Cizeta V16T: la leggenda dimenticata della supercar italiana a 16 cilindri

In un angolo poco conosciuto della Motor Valley italiana, tra la fine degli anni ’80 e i primi anni ’90, nacque una delle supercar più folli mai progettate: la Cizeta V16T. Un progetto ambizioso, nato dall’unione tra Claudio Zampolli, ex ingegnere Lamborghini, e Giorgio Moroder, celebre musicista e produttore discografico. 
Claudio Zampolli, modenese con un passato tecnico presso Lamborghini e una nuova vita negli Stati Uniti, coltivava un sogno personale: creare una supercar tutta sua. Dopo aver gestito con successo officine specializzate in vetture esotiche in California, Zampolli decise che era arrivato il momento di costruire l’auto perfetta secondo la sua visione. A supportarlo in questa impresa improbabile fu Giorgio Moroder, appassionato di automobili e celebre per aver composto hit mondiali. La società nacque nel 1988 con il nome Cizeta-Moroder, unendo le iniziali di Zampolli ("C.Z.") con il cognome del produttore musicale. La sede fu stabilita a Modena, nel cuore dell’industria automobilistica italiana.
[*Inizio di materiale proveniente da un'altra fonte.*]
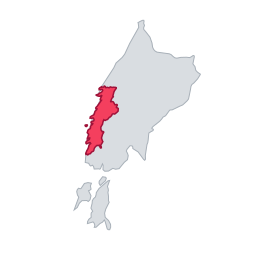 Harju highlighted on a map of Estonia, rotated 295°
{"feature_id": "EST-1654", "entity_name": "Harju", "entity_type": "County", "adm_level": 1, "iso_a3": "EST", "parent_name": "Estonia", "parent_adm1": "", "projection": "equal_earth", "projection_center": [24.879, 59.328], "detail": "fine", "context": "in_parent", "style": "filled", "palette": "rose", "viewbox_px": 256, "rotation_deg": 295, "n_neighbors": 0, "source": "natural_earth", "source_scale": "10m", "svg_char_len": 5672}
<svg xmlns="http://www.w3.org/2000/svg" viewBox="0 0 256 256"><g transform="rotate(295 128 128)"><path d="M207.4,170.8L206.6,170.9L201.9,170.3L196.7,168.7L194.4,167.5L192.2,167.5L189.5,168.3L179.9,170.6L177.6,170.1L172.0,167.8L169.2,165.3L163.0,160.3L162.5,159.1L161.7,158.2L155.0,156.9L152.6,155.1L150.6,154.8L147.6,153.9L139.8,150.0L137.9,149.6L137.5,150.3L137.6,151.2L137.1,151.8L136.1,151.7L134.3,150.3L132.2,149.0L125.5,151.4L123.1,152.1L121.0,152.2L110.4,155.3L107.2,157.0L105.8,156.8L106.2,155.3L110.6,147.3L111.4,141.1L113.0,140.2L113.5,139.3L112.8,137.3L108.2,136.1L106.4,136.2L104.7,138.4L103.0,139.9L99.0,140.9L95.5,139.2L87.4,137.1L85.4,134.2L85.0,131.3L80.7,128.5L79.0,125.2L79.7,122.9L83.6,121.3L84.7,120.0L79.8,120.2L78.8,119.9L78.6,118.7L76.5,114.7L78.5,113.1L79.3,111.6L77.8,110.3L78.2,108.8L79.4,107.3L78.7,103.8L83.6,102.0L88.3,100.7L98.2,100.0L97.2,96.9L101.3,96.7L108.0,92.9L114.7,93.6L124.4,91.0L143.0,91.0L145.6,89.5L145.1,88.0L145.2,86.4L148.7,86.8L154.5,86.6L176.5,89.7L181.9,89.7L189.4,92.9L193.5,93.8L205.4,93.8L223.7,95.2L227.3,93.0L227.6,92.5L229.4,93.7L231.7,95.6L232.3,96.8L231.6,97.4L229.4,98.0L228.9,98.6L227.9,99.6L225.4,99.8L224.0,100.6L222.5,103.9L219.6,109.5L215.2,113.8L211.7,116.1L210.1,117.9L209.2,120.0L209.0,122.2L212.7,134.1L212.7,136.2L211.9,138.5L211.4,140.7L211.9,142.7L214.3,146.0L216.8,151.0L217.9,154.2L219.5,155.4L221.1,156.3L221.4,156.8L221.4,157.4L220.6,158.0L213.6,159.7L212.7,161.2L212.0,162.7L208.9,165.1L208.0,167.3L207.5,169.9L207.4,170.8ZM49.3,126.6L51.7,127.6L53.9,127.3L56.1,126.6L60.9,127.3L71.7,132.2L72.7,133.5L66.2,134.1L64.7,135.6L63.1,136.6L61.2,137.0L58.0,139.1L53.7,141.1L52.8,142.3L45.1,142.1L40.9,142.8L37.4,145.1L35.9,149.5L33.3,152.9L30.8,154.2L28.1,154.4L27.5,153.1L27.8,151.8L33.5,146.9L34.7,145.4L31.9,144.7L29.6,143.0L24.6,141.0L23.7,139.4L24.9,139.3L26.0,138.9L27.4,137.6L28.1,136.0L24.2,131.6L26.2,130.9L28.8,131.1L31.4,132.4L34.4,130.9L35.6,130.6L37.6,131.2L39.7,128.3L44.6,127.3L47.0,126.4L49.3,126.6ZM59.6,118.4L56.9,120.4L55.3,119.6L54.5,118.7L50.9,123.1L46.9,123.9L44.6,123.0L44.9,121.4L42.7,117.0L39.3,115.7L34.5,115.6L31.0,113.8L44.5,112.6L45.9,110.5L48.7,108.4L50.7,108.1L52.5,108.6L52.8,110.3L53.2,111.0L59.3,111.9L61.6,114.8L62.5,118.2L59.6,118.4ZM73.4,129.5L70.7,129.9L64.2,127.1L65.7,125.1L67.6,124.4L73.1,125.6L73.9,128.5L73.4,129.5Z" fill="#d9dde1" stroke="#a8b0b8" stroke-width="1"/><path d="M86.1,102.4L86.5,102.5L86.9,102.1L87.0,101.7L86.7,101.3L86.3,101.1L86.7,100.6L87.4,100.4L90.3,100.3L91.8,100.5L93.3,100.5L95.0,100.1L96.7,100.0L98.1,100.8L98.8,99.9L98.5,99.2L96.4,97.4L96.1,97.1L96.2,96.6L96.6,96.2L97.1,96.0L97.6,95.9L98.1,95.9L99.1,96.4L100.9,97.6L101.9,97.8L102.8,97.5L102.5,96.9L101.6,96.1L100.9,95.7L101.5,95.4L104.4,95.3L105.6,95.0L106.0,94.6L106.4,93.3L106.5,93.0L108.7,92.7L109.4,92.7L110.1,93.0L111.2,93.9L111.9,94.0L112.5,93.9L113.0,93.5L113.5,93.3L114.2,93.4L116.1,94.2L116.7,94.3L117.2,94.2L117.1,93.8L116.6,93.4L116.0,93.3L116.0,93.0L116.8,93.0L117.2,92.9L117.3,92.6L117.4,92.1L117.7,92.0L118.1,92.0L118.5,92.2L119.1,92.8L119.5,93.5L120.0,93.9L120.9,93.8L121.3,93.6L121.5,93.5L122.3,92.5L122.4,92.3L122.1,91.7L121.9,91.4L121.6,91.3L121.3,91.1L121.2,90.7L121.2,90.3L121.2,90.1L121.1,89.8L120.9,89.5L122.0,89.1L123.2,89.7L125.4,91.4L126.3,91.5L128.8,91.1L129.6,91.2L131.0,91.8L131.6,91.9L132.3,91.7L132.0,90.7L132.4,90.3L133.2,90.3L134.8,90.9L141.9,92.2L141.7,91.3L142.1,90.8L142.9,90.6L146.0,90.6L146.3,90.5L146.3,90.2L146.1,89.9L145.7,89.8L144.8,89.1L144.3,87.5L144.2,85.9L144.4,85.2L144.9,85.5L146.0,86.8L146.6,87.1L147.3,87.3L147.9,87.7L148.9,88.7L149.6,89.0L150.7,89.2L151.6,89.1L152.1,88.4L151.8,87.7L151.3,87.3L150.9,86.8L151.1,86.0L150.9,85.9L150.6,85.8L150.5,85.7L151.3,85.1L152.3,85.3L154.1,86.5L153.8,86.8L154.3,87.3L154.5,88.3L155.0,88.7L155.6,88.9L156.0,88.8L156.0,89.0L156.0,89.9L155.8,90.1L155.2,90.6L155.2,90.8L155.3,91.0L155.6,91.4L155.7,91.6L156.1,92.0L156.4,93.6L156.5,93.8L156.7,94.1L157.7,94.5L157.8,94.8L157.9,95.0L157.8,95.3L158.0,95.8L158.0,96.1L158.1,96.5L158.3,96.9L158.7,97.3L158.9,97.8L159.6,99.7L159.6,100.0L159.6,100.3L159.0,100.6L156.4,100.1L154.8,100.0L150.4,100.8L150.4,101.3L150.2,101.3L149.8,101.4L149.3,101.3L148.0,100.8L145.7,101.0L144.6,101.1L144.5,101.3L144.6,101.5L144.9,101.9L145.3,102.4L145.5,103.2L145.4,103.7L145.1,104.3L144.5,105.0L143.6,106.3L144.1,107.4L144.2,107.5L144.6,107.8L144.6,108.2L144.4,108.4L144.2,108.6L143.8,108.7L143.3,108.7L142.8,108.6L142.0,108.6L141.7,108.8L141.6,109.2L141.8,110.0L141.6,110.9L139.1,111.9L137.7,111.4L136.6,110.9L135.6,110.4L135.1,110.1L134.9,109.8L134.9,109.5L134.8,109.3L134.8,109.1L134.7,108.8L134.5,108.4L134.0,108.0L133.6,107.8L133.3,107.8L133.1,107.9L132.4,107.9L130.4,107.2L130.0,106.6L127.8,106.1L127.0,105.8L126.8,105.6L126.5,105.2L125.9,104.6L125.3,104.3L125.1,104.0L125.1,103.6L125.3,102.6L124.0,102.6L121.8,103.0L121.3,103.1L121.0,103.3L117.3,103.0L116.3,103.5L115.8,103.8L115.1,104.2L114.9,104.4L114.4,105.0L114.2,105.8L113.7,106.2L113.8,106.5L114.0,106.7L114.3,107.0L114.1,107.7L113.8,107.8L111.4,107.6L109.6,107.9L107.8,108.2L107.5,108.4L105.7,110.1L105.0,111.0L102.7,110.8L101.7,110.6L100.9,110.7L100.5,110.8L100.2,111.0L100.0,111.4L99.7,111.7L98.8,112.2L98.4,111.9L98.3,111.7L98.4,111.2L98.7,110.9L98.9,110.6L100.2,109.4L100.3,109.3L100.3,109.1L100.1,109.0L99.8,108.8L99.4,108.5L99.3,108.1L99.3,107.8L99.3,107.5L99.2,107.3L97.8,106.6L96.1,106.1L94.3,106.2L93.5,106.4L93.1,106.5L92.4,106.4L91.3,105.5L90.8,105.2L90.1,105.0L89.0,104.8L88.7,104.6L88.1,103.8L87.7,103.4L86.7,103.0L86.2,102.4L86.1,102.4ZM112.5,88.0L113.0,88.5L113.6,89.6L113.4,90.0L112.5,90.1L111.6,89.5L111.6,88.8L112.0,88.1L112.5,88.0Z" fill="#f43f5e" stroke="#9f1239" stroke-width="1.5"/></g></svg>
Per il design, Zampolli si rivolse al grande Marcello Gandini, noto per aver disegnato capolavori come la Lamborghini Miura, la Countach e la Lancia Stratos. All’epoca Gandini era in rotta con Lamborghini: il suo progetto originale per la nuova Diablo era stato edulcorato dagli americani della Chrysler. Così, Gandini offrì quel design “rifiutato” a Cizeta. Ecco perché, contrariamente a quanto si pensa, fu la Diablo a derivare dalla Cizeta, e non il contrario. L’auto si presentava con un look estremo: quattro fari a scomparsa, carrozzeria bassissima, proporzioni spaventose. Ma ciò che la rendeva davvero unica era sotto il cofano. La Cizeta V16T montava un motore mai visto prima: un 6.0 litri V16, ottenuto combinando due V8. Il propulsore era posizionato trasversalmente, una rarità assoluta in una supercar. La potenza era esagerata per l’epoca: oltre 540 CV, abbinati a una trasmissione manuale a 5 rapporti e trazione posteriore.

All’interno, lusso e dettagli artigianali si mescolavano con componenti presi da auto comuni: bocchette della Lancia Thema, pulsanti Fiat. Una scelta curiosa, che però testimoniava il carattere “ibrido” della vettura: tra sogno di alta gamma e realtà di un’officina semi-industriale.

La presentazione ufficiale avvenne nel 1988 a Beverly Hills. L’auto attirò attenzioni da tutto il mondo, ma i problemi non tardarono ad arrivare. I costi di sviluppo esplosero e i ritmi di produzione non furono mai quelli previsti. Doveva essere prodotta a una vettura al mese; ne uscirono solo 12 unità tra il 1991 e il 1995, compreso il primo prototipo bianco. Giorgio Moroder abbandonò il progetto nel 1990, portando con sé il proprio nome e lasciando Zampolli da solo alla guida della neonata Cizeta Automobili. Il prezzo? Oltre 550.000 dollari per l’epoca: una cifra che tagliava fuori anche molti collezionisti. Dopo il fallimento dell’azienda in Italia, Zampolli trasferì tutto in California, dove continuò ad assemblare su ordinazione. Furono costruiti altri due esemplari: uno nel 1999 e un rarissimo Spider nel 2003, commissionato da un cliente giapponese. La Cizeta Fenice TTJ Spider fu l’ultimo esemplare mai realizzato.

Sebbene il sito della casa rimanesse online fino al 2018, non furono più costruite nuove vetture. Claudio Zampolli, che aveva creduto in questo sogno fino in fondo, è venuto a mancare nel luglio del 2021, all’età di 82 anni. Oggi, il nome Cizeta potrebbe tornare in vita grazie a un imprenditore italiano, Antonio Mandelli, attivo nel settore del lusso in Germania, che ha rilevato ciò che restava dell’azienda con l’intenzione di rilanciare il marchio. L’obiettivo? Produrre una Cizeta V16T moderna, sempre con un motore termico V16 dotato di quattro turbocompressori, una scelta che sfida l’era delle hypercar elettriche.